- Farrar Farrar
- Coordinates: 31°27′25″N 96°16′51″W﻿ / ﻿31.45694°N 96.28083°W
- Country: United States
- State: Texas
- County: Limestone
- Elevation: 430 ft (130 m)
- Time zone: UTC-6 (Central (CST))
- • Summer (DST): UTC-5 (CDT)
- Postal code: 74838
- Area code: 254
- GNIS feature ID: 1380852

= Farrar, Texas =

Farrar is an unincorporated community in Limestone County, in North Central Texas, United States.

==History==
The area was first settled in the 1850s, but it was only in the 1880s when the settlement of Farrar was finally formed.
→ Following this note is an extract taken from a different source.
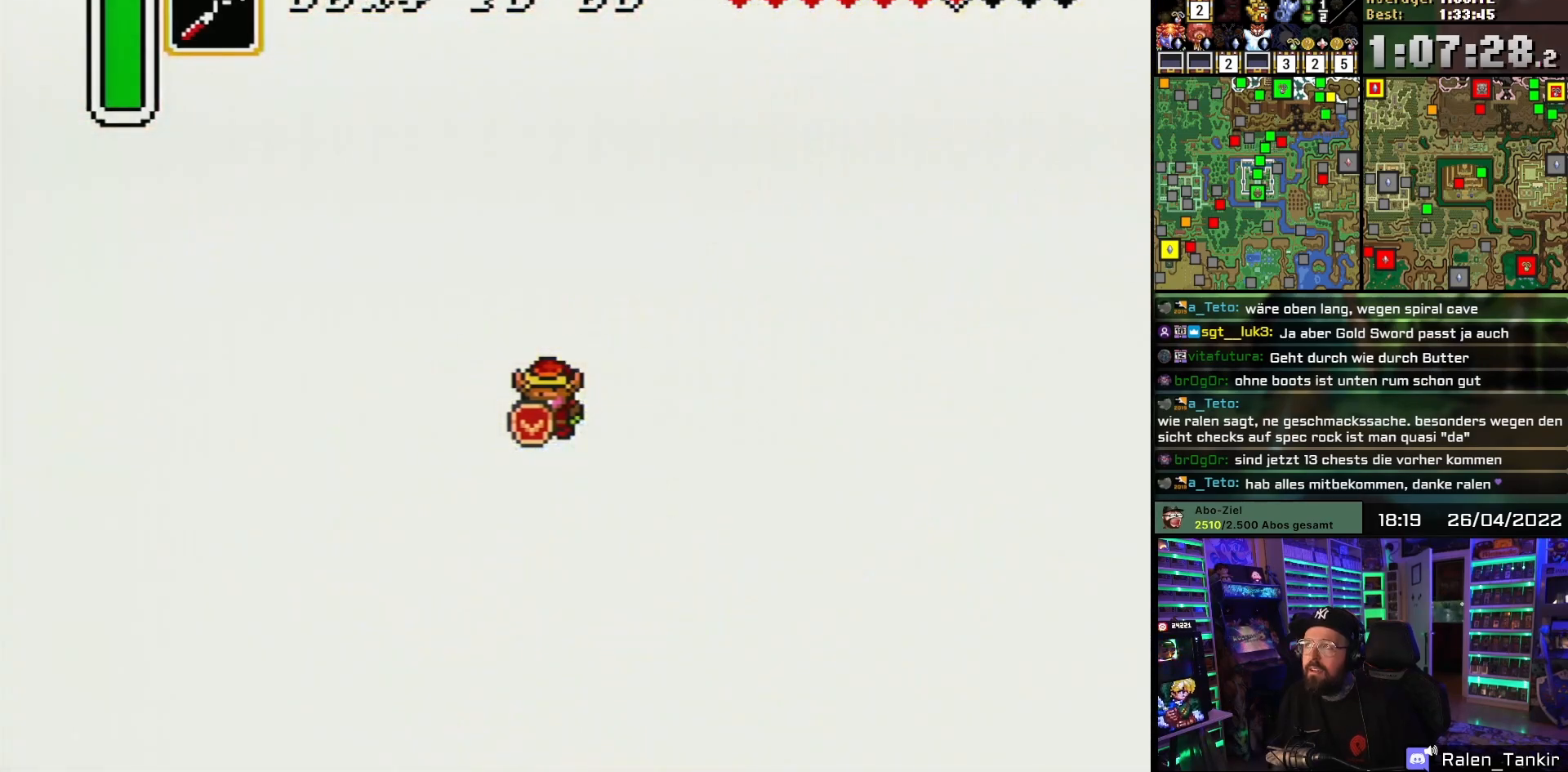
{"buttons": [], "events": [[50, "A", "up"]]}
The community was named in honor of Lochlin Johnson Farrar from DeKalb County, Georgia, who had studied and worked as a lawyer in Atlanta, Georgia before moving to Limestone County in 1859. Starting in 1884 with a population of just twenty-five, the community slowly grew to seventy-five by 1914. In the 1940 census a population of 150 was reported, and in the 1990 census a population of fifty-one was reported.

==Location==
Farrar is situated in southeastern Limestone County and is located on State Highway 39, approximately eighteen miles south of Mexia.